Thorpe wandte den Kopf und blickte in Richtung Sonne, die neunzig Grad über Luna am Himmel stand. Es überraschte ihn zu sehen, dass sie von einem schwachen Ring umgeben war. Normalerweise hatte sie im luftleeren Raum das Aussehen einer brennenden Glühbirne. Nun, da sich der größte Teil der Koma zwischen ihr und Luna befand, hatte sie das Aussehen wie an einem dunstigen Tag auf der Erde. In die Sonne zu starren, machte seine Kopfschmerzen nicht besser. Er blickte rasch weg und versuchte die Erde ausfindig zu machen. Sie musste sich über ihnen befinden, sagte er sich. Dann wandte er sich wieder Luna zu. Der Mond war eindeutig kleiner als beim ersten Hinsehen. Da sie sich entlang der Umlaufbahn Lunas zurückbewegten, verbesserte sich mit jeder Stunde ihres Aufstiegs ihr Überblick über diese kleine, zum Untergang verurteilte Welt. Aus ihrer Perspektive sahen sie ein ganzes Viertel von Farside, wobei das Mare Crisium und das Mare Smythii direkt unter ihnen lagen. Der Kopernikus-Krater und Luna City waren fast vollständig hinter der Westseite des Mondes verborgen.
Thorpe wandte sich in dem überfüllten Quartier herum und ließ seinen Blick rasch über die drei anderen Sichtluken schweifen. Dann zog er sich zu derjenigen hinüber, durch die Grayson zu dem armen Kerl hinausgestikuliert hatte, der das Unglück gehabt hatte, sich innerhalb des Transportschlittens des Massebeschleunigers zu befinden, als sie gestartet waren. Thorpe wusste nicht, welche Auswirkung das sich abrupt aufbauende Magnetfeld auf den Eindringling gehabt hatte, vermutete jedoch, dass es verheerend gewesen sein musste.

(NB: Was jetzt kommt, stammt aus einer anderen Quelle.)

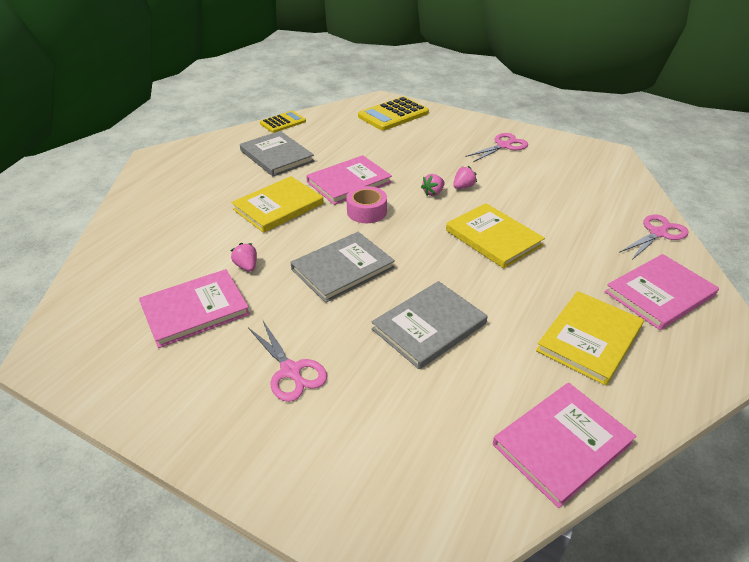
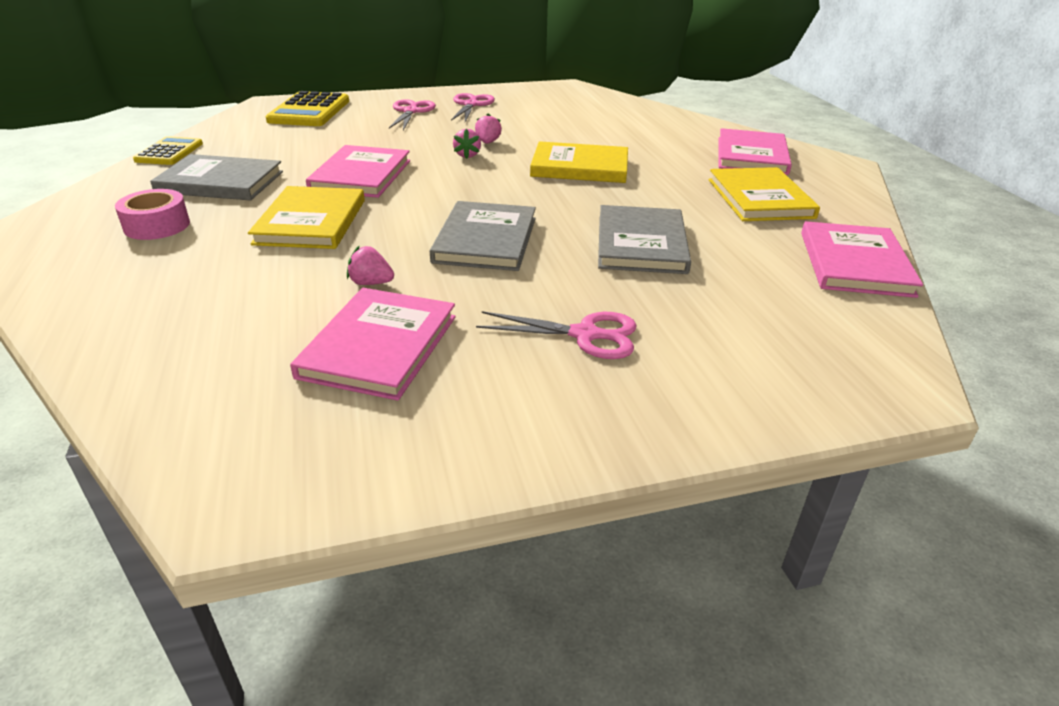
camera: 45 degrees left, 5 degrees down
(366, 211) = (426, 190): pink tape -> pink tape (157, 226)
(658, 233) = (688, 123): pink scissors -> pink scissors (411, 111)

Die kleine gelbe Sprengladung von der Art, wie sie Bergleute für seismische Tests benutzten, war immer noch an der Luke befestigt. Von den Zünddrähten war jedoch nichts mehr zu sehen. Anscheinend waren sie an etwas hängengeblieben, als der Container aus dem Startgeschirr geschossen war. Thorpe wurde bewusst, wie nahe sie alle dem Tod gewesen waren, und nahm die Gelegenheit wahr, etwas zu tun, wozu er vorher nicht die Zeit gehabt hatte. Er übergab sich in aller Stille, als die Nachwirkung einsetzte.
Die nächsten zehn Stunden in der überfüllten Kabine gingen ruhig vorbei. Niels Grayson hatte zunehmend Atembeschwerden, worauf ihm seine Frau ein eruhigungsmittel gab, damit er schlafen konnte. Sie blieb an seiner Seite und streichelte seine faltige Stirn.
»Es wäre eine Schande, wenn er Donnerschlags Ankunft verpassen würde«, sagte Amber zu ihr.